Sunset Rubdown play with heavy hearts

Wednesday, May 31,2006

With the Arcade Fire's brilliant Funeral, the Islands' Return to the Sea and Wolf Parade's Apologies to the Queen Mary, you'd think Converse grew on trees in Quebec. Maybe that's because Montreal is the center of indie rock. And now with Sunset Rubdown, a quartet led by Wolf Parade's keyboardist and co-singer, Spencer Krug, it's gloomy rock will continue its nerdy history.

Spencer Krug started Sunset Rubdown as a way to explore his own music outside of Wolf Parade. Wearing his influences on his record sleeve, he began the new group as an echo of Modest Mouse's fidgety rock, the wobbly vocals of post-punk and his very own band, Wolf Parade. In 2005, he released Snake's Got a Leg (Global Symphonic), a bedroom-produced mess hinting at brilliance. Hiss-filled tracks like “Stadiums and Shrines” coupled with yelping vocals (albeit pretty ones on “I Know the Weight of Your Throat”) were so sloppy they made the record want to stop playing itself. Zip to a year later and one excellent EP later, and Spencer's rounded up some friends and brought some terrific songs. 

Shut Up, I Am Dreaming, recently released on white-hot Berkeley label, Absolutely Kosher, is one of the best records this year. With instrumentalists Jordan Cramer, Michael Doerksen and Pony Up! Singer Camilla Wynne Ingr the 10 songs are more developed and complicated. And like Modest Mouse's early albums or the morose pop of Xiu Xiu, a balance of cut-and-paste lyricism, heavy-hearted themes and math teacher rock make this album memorable. Yet, even though morose is probably a sunny word for Shut Up, I am Dreaming there is still a playfulness of dark themes (death, babies getting eaten by birds, breakups, hipster injustices) and an endearing innocence that isn't found in much rock these days.

__Data records__
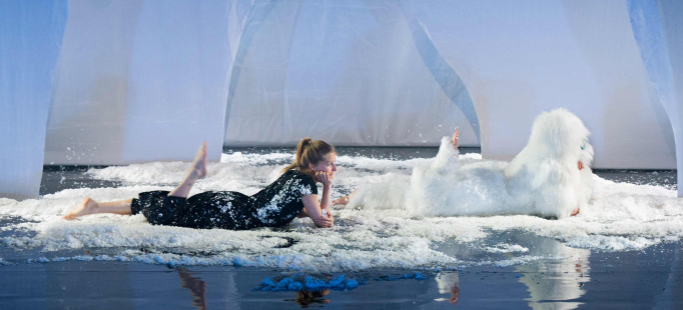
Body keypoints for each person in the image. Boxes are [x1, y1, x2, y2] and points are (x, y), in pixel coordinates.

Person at [335, 108, 594, 219]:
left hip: (490, 183)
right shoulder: (554, 168)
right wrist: (576, 184)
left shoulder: (534, 154)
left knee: (412, 191)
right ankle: (352, 198)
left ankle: (352, 197)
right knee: (426, 195)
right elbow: (557, 208)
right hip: (490, 192)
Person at [63, 138, 337, 229]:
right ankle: (192, 176)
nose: (333, 169)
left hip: (233, 203)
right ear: (314, 166)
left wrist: (320, 197)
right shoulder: (306, 183)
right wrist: (327, 188)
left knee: (162, 205)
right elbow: (322, 221)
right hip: (235, 213)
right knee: (168, 215)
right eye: (330, 164)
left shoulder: (293, 174)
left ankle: (94, 207)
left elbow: (297, 211)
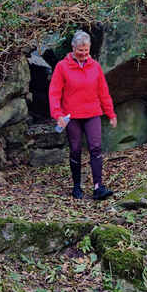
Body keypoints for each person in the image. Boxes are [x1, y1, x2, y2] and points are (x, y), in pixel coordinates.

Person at [49, 30, 118, 200]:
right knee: (75, 150)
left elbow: (103, 92)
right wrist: (57, 114)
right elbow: (54, 93)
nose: (83, 54)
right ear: (73, 48)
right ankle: (76, 186)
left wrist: (110, 113)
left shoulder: (95, 66)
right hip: (71, 116)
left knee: (95, 148)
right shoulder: (62, 66)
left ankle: (98, 187)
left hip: (92, 113)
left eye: (86, 50)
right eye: (80, 50)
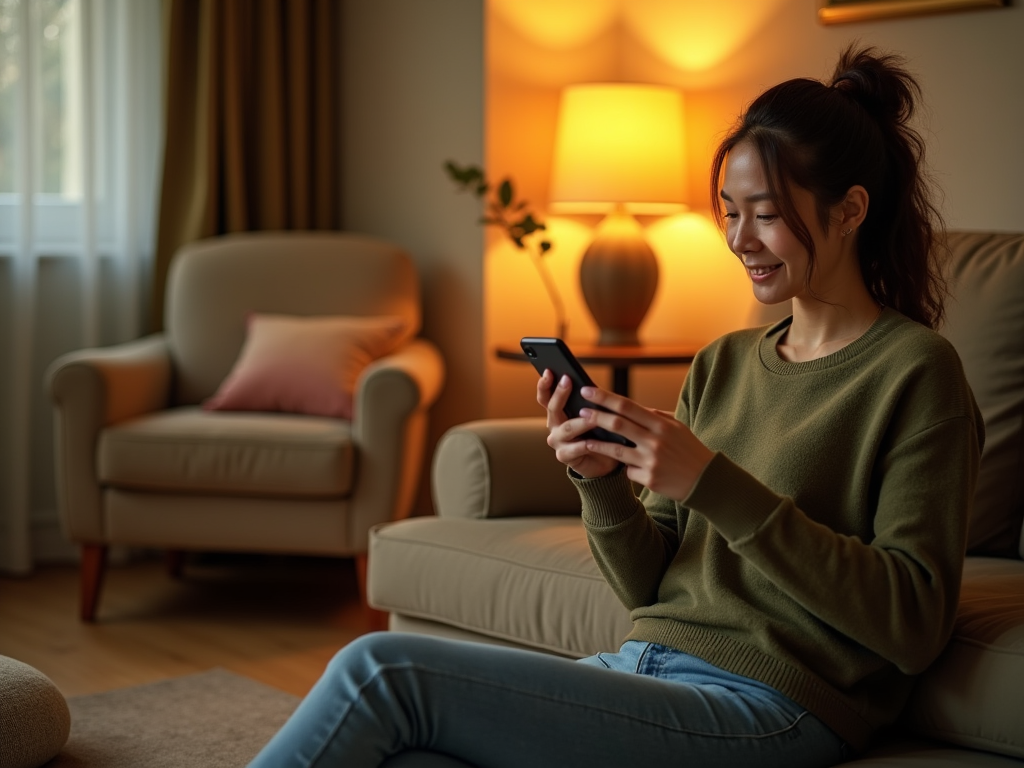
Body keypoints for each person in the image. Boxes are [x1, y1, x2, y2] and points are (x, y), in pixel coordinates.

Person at [247, 44, 983, 768]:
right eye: (729, 212)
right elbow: (649, 586)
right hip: (643, 665)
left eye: (764, 214)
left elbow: (912, 621)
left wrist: (711, 484)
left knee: (381, 672)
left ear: (850, 209)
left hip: (770, 707)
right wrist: (601, 480)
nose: (738, 238)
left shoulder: (915, 373)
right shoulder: (722, 363)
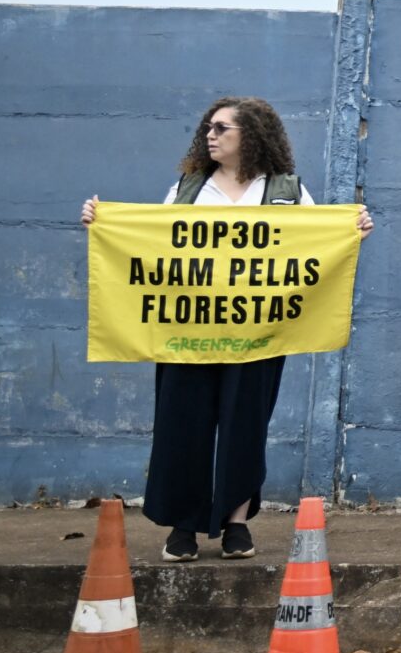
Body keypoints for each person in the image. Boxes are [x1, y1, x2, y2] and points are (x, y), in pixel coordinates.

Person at [82, 98, 375, 564]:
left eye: (222, 128)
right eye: (208, 128)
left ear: (251, 135)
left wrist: (351, 229)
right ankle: (183, 525)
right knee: (183, 425)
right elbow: (153, 244)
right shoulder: (187, 188)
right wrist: (104, 226)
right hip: (187, 333)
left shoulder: (287, 191)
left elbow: (314, 245)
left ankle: (236, 524)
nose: (210, 135)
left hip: (258, 335)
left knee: (245, 427)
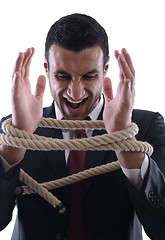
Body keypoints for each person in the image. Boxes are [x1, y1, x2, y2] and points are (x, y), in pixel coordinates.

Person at [0, 13, 165, 240]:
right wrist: (15, 144)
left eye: (89, 76)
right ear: (47, 70)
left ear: (105, 69)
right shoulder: (15, 129)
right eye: (62, 76)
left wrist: (125, 142)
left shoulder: (145, 128)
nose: (75, 93)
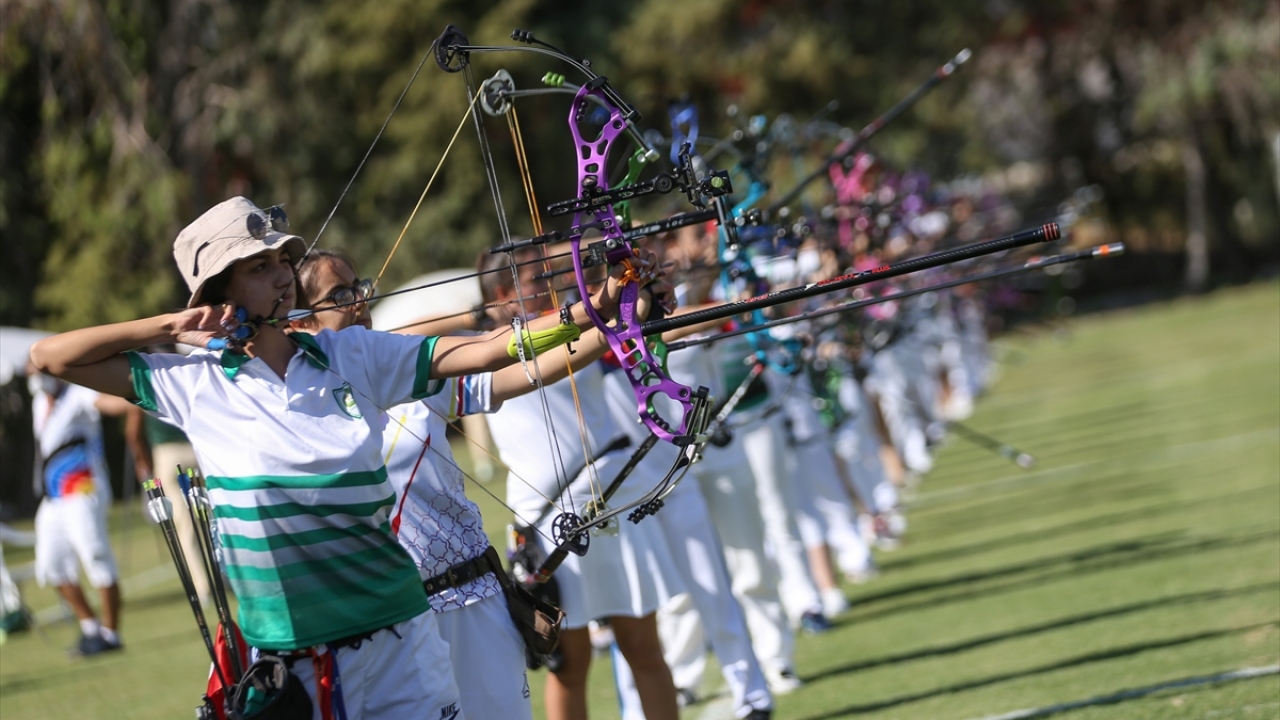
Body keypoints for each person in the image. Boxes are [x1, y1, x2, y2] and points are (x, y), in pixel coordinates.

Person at [27, 196, 658, 719]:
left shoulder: (351, 355)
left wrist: (591, 310)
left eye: (283, 261)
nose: (280, 275)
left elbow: (487, 352)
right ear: (217, 288)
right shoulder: (189, 380)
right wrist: (169, 328)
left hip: (401, 642)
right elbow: (51, 357)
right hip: (293, 662)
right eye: (258, 266)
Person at [288, 246, 646, 720]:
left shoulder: (410, 373)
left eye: (357, 288)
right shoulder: (298, 414)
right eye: (339, 295)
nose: (358, 302)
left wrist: (614, 325)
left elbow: (519, 371)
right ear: (299, 322)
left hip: (475, 596)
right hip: (396, 620)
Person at [480, 249, 684, 720]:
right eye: (534, 278)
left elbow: (631, 324)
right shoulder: (482, 347)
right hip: (546, 522)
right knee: (568, 664)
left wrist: (641, 290)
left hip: (607, 499)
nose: (549, 283)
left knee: (643, 648)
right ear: (502, 294)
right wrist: (486, 316)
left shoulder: (580, 319)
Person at [26, 365, 146, 656]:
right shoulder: (39, 401)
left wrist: (135, 403)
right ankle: (91, 629)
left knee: (95, 555)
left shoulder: (79, 393)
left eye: (37, 369)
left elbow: (110, 403)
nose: (33, 375)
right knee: (51, 565)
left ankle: (111, 633)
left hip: (82, 490)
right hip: (52, 497)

__Questions to answer__
• a. Answer each question from the review of Sunset Rubdown, one line per answer.
(i) Who leads Sunset Rubdown?
(ii) In what year did he release Snake's Got a Leg?
(iii) How many songs are on Shut Up, I Am Dreaming?
• b. For each statement, decide whether the review of Sunset Rubdown supports it. Answer yes or no, and quote the words that decide it.
(i) Sunset Rubdown is a quartet.
(ii) Shut Up, I Am Dreaming was released on a Montreal label.
(iii) Snake's Got a Leg was recorded in a professional studio.
• c. Continue the review of Sunset Rubdown from where it stops.

__Responses in order__
• a.
(i) Spencer Krug, Wolf Parade's keyboardist and co-singer.
(ii) 2005.
(iii) 10.

• b.
(i) Yes: "a quartet led by Wolf Parade's keyboardist and co-singer, Spencer Krug"
(ii) No: "recently released on white-hot Berkeley label, Absolutely Kosher"
(iii) No: "a bedroom-produced mess hinting at brilliance"

• c.
Loud cymbals crashing and guitars running up scales begins “Stadiums and Shrines II,” the album opener that finds Spencer hauntingly apologizing about a mother's death. The dark piano pop in “Us Ones in Between” finds Krug singing in a wobbly voice, like David Byrne is his dad. Sunset Rubdown play guitars like crayons. They're smart children writing love songs to invisible communities, tiny eulogies about moral emptiness. Thumbing their nose at shallow themes, pencil Sunset Rubdown is a band that will stay around. 

And they'll make you believe Converse are growing on trees.

May 24. Mercury Lounge, 217 E. Houston St. (at Ave. A), 212-260-4700; 7:30, $12.